* [What to work on]:
Keep only the lines of the listing that include the word "teapot", and copy them.

* [Data for this task]:
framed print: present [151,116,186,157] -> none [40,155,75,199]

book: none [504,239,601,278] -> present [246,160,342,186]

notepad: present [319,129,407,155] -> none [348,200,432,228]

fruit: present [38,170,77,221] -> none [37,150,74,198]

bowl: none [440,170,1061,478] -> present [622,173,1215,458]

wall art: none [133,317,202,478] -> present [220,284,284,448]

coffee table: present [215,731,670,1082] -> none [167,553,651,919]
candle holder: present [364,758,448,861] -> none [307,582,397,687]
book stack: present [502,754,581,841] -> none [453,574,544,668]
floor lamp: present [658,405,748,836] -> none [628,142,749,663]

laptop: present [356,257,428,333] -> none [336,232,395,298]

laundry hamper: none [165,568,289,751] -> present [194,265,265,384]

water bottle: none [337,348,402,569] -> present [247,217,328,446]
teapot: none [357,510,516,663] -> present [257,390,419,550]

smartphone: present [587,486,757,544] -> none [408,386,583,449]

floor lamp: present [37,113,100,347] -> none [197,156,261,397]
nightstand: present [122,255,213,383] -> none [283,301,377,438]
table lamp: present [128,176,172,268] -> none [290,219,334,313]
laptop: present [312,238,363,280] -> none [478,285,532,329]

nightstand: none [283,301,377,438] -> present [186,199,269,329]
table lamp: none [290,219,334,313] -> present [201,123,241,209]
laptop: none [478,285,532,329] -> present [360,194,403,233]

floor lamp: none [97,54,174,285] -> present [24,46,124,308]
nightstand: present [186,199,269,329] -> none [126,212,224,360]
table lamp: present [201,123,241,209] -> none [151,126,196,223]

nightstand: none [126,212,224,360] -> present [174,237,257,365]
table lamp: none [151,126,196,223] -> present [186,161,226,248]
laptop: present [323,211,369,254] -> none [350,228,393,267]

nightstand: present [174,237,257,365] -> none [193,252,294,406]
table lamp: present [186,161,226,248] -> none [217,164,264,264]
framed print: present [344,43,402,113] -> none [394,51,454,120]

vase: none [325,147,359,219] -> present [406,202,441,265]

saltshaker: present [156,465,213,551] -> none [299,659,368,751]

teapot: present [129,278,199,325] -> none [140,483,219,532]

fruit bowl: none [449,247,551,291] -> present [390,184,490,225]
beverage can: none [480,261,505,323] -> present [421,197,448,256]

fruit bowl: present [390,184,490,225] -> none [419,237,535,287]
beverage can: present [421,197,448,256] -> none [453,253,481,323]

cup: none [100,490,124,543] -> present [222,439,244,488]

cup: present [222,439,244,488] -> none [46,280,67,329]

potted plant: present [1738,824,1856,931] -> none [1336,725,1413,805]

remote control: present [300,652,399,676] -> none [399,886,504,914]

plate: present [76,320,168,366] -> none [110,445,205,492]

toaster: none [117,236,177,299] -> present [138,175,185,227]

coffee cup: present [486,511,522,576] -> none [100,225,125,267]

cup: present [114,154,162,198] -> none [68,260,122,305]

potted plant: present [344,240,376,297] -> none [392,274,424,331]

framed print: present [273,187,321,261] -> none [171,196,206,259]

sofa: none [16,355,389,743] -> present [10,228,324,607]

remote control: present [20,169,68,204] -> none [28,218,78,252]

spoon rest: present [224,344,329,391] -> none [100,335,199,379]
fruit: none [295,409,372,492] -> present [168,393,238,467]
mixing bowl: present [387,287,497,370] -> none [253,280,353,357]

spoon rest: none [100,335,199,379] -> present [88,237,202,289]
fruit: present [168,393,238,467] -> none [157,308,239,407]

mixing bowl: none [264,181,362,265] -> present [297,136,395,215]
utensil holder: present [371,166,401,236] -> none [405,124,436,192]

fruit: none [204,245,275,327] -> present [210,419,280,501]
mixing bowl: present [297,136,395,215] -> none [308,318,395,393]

* [Exercise answer]:
teapot: none [357,510,516,663] -> present [257,390,419,550]
teapot: present [129,278,199,325] -> none [140,483,219,532]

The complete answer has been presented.